5. 【金融経済】三菱UFJ銀、ファンドラップ参入 退職金需要取り込み

三菱東京UFJ銀行が「ファンドラップ」に参入し、店頭のタブレット端末で運用方針や経験、資産状況などを打ち込んでもらうと11種類から適したコースを自動判定システムを導入したという。契約までタブレット上で完結する。他行他社でも昨今はこうした対応が広がっていると思われるが「11種類から適したコースを自動判定」ということ自体に異を唱えたい。この辺は、現在執筆中の単行本で詳述する予定だが、この例で言えば、三菱UFJ銀行のロジックで、当該顧客に適していると考える運用であって、それが普遍的なものではないということ。そもそも「何をもって、適している」とするかの疑問にはどの金融機関も答えてはいない。「安定収益追求」と「リスク分散」の2コース、計11種類の中から志向に沿った組み合わせを自動で提案というが、誤解してはいけないのは、個人は年金基金の運用者ではないという事だ。だから後刻、トラブルが発生する。

6. 【金融経済】対象投信、まず103本

金融庁が2日、つみたてNISAの対象となる投資信託の第1弾として103本を公表したというが、その内容には正直驚いた。内訳はインデックス型が90本、アクティブ型が13本だった。手数料を見直したのは16本。内外のバランス型ファンドは36本と昨年11月時点の3倍超に増えた。信託報酬率も総じて低く国内インデックス型の場合報酬率は平均0.26%、インデックス型90本の平均報酬率は0.34%。金融庁のご指導も厳しいのだろうと思うし、これまでが余りに野放図に好き勝手やってきた業界ということも言えるが、何か間違った方向に突っ走りそうな気がしてならない。

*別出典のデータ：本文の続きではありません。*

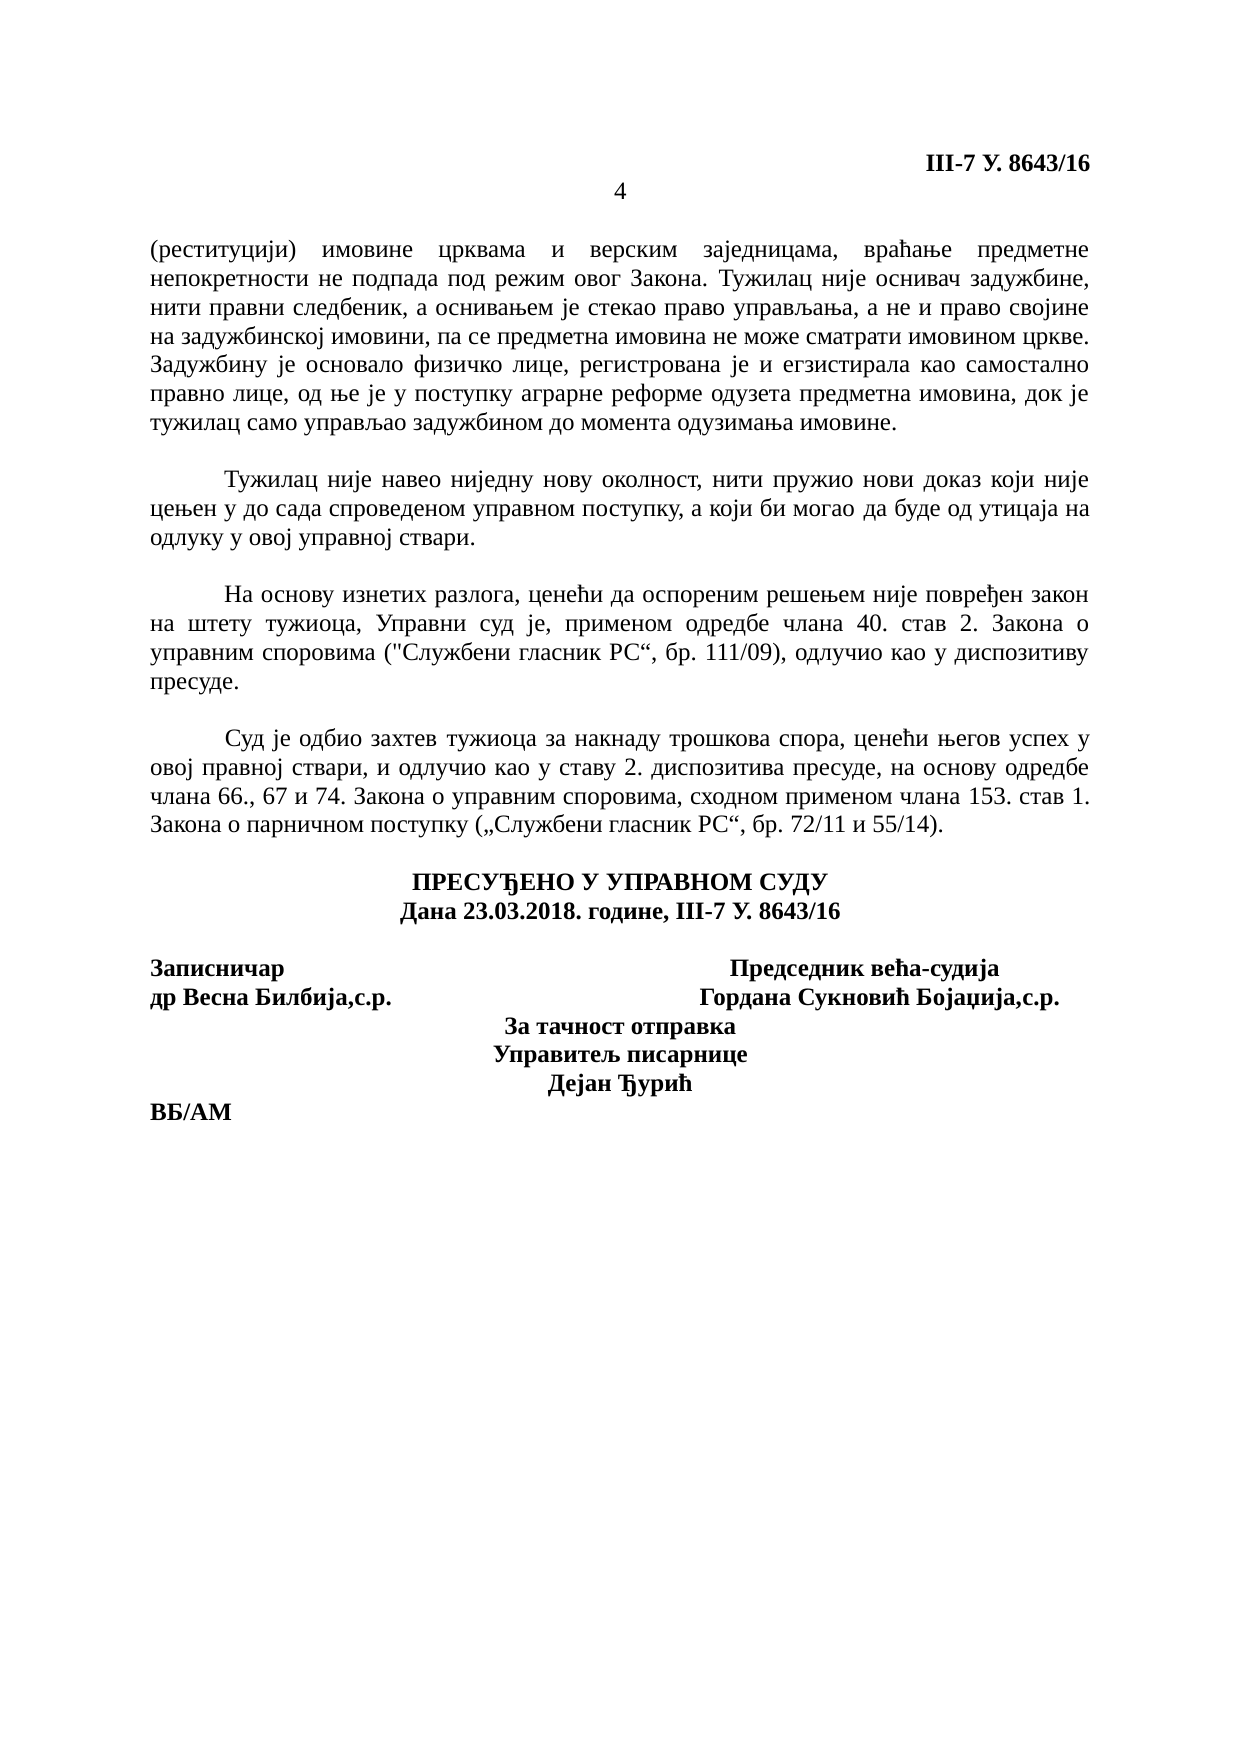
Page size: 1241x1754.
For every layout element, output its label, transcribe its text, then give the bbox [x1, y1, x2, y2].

text Суд је одбио захтев тужиоца за накнаду трошкова спора, ценећи његов успех у овој правној ствари, и одлучио као у ставу 2. диспозитива пресуде, на основу одредбе члана 66., 67 и 74. Закона о управним споровима, сходном применом члана 153. став 1. Закона о парничном поступку („Службени гласник РС“, бр. 72/11 и 55/14). [150, 723, 1090, 838]
text Дана 23.03.2018. године, III-7 У. 8643/16 [150, 896, 1090, 924]
text За тачност отправка [150, 1011, 1090, 1039]
text ПРЕСУЂЕНО У УПРАВНОМ СУДУ [150, 867, 1090, 896]
text Управитељ писарнице [150, 1039, 1090, 1068]
text Записничар Председник већа-судија [150, 953, 1090, 982]
text Тужилац није навео ниједну нову околност, нити пружио нови доказ који није цењен у до сада спроведеном управном поступку, а који би могао да буде од утицаја на одлуку у овој управној ствари. [150, 464, 1090, 551]
text др Весна Билбија,с.р. Гордана Сукновић Бојаџија,с.р. [150, 982, 1090, 1011]
text ВБ/АМ [150, 1097, 1090, 1126]
text Дејан Ђурић [150, 1068, 1090, 1097]
text (реституцији) имовине црквама и верским заједницама, враћање предметне непокретности не подпада под режим овог Закона. Тужилац није оснивач задужбине, нити правни следбеник, а оснивањем је стекао право управљања, а не и право својине на задужбинској имовини, па се предметна имовина не може сматрати имовином цркве. Задужбину је основало физичко лице, регистрована је и егзистирала као самостално правно лице, од ње је у поступку аграрне реформе одузета предметна имовина, док је тужилац само управљао задужбином до момента одузимања имовине. [150, 234, 1090, 436]
text На основу изнетих разлога, ценећи да оспореним решењем није повређен закон на штету тужиоца, Управни суд је, применом одредбе члана 40. став 2. Закона о управним споровима ("Службени гласник РС“, бр. 111/09), одлучио као у диспозитиву пресуде. [150, 579, 1090, 694]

7. 【国際1】カタルーニャ州議会「独立宣言」の構え 賛成票9割

「大阪都構想」なるものがあったように思うが、独立までは言っていなかった。スペイン北東部カタルーニャ州政府は2日未明、独立を問う住民投票で賛成票が9割を占めたと発表した。結果を受け、同州議会は48時間以内に独立を宣言する構えだ。スペイン政府は投票自体を認めず、州政府幹部の訴追など法的責任を問う可能性がある。両者の対立が長引き、事態が混迷すればスペインの政治・経済に悪影響を及ぼしかねない。日本も支持政党別に独立とか言い出したら、面白いかも知れない。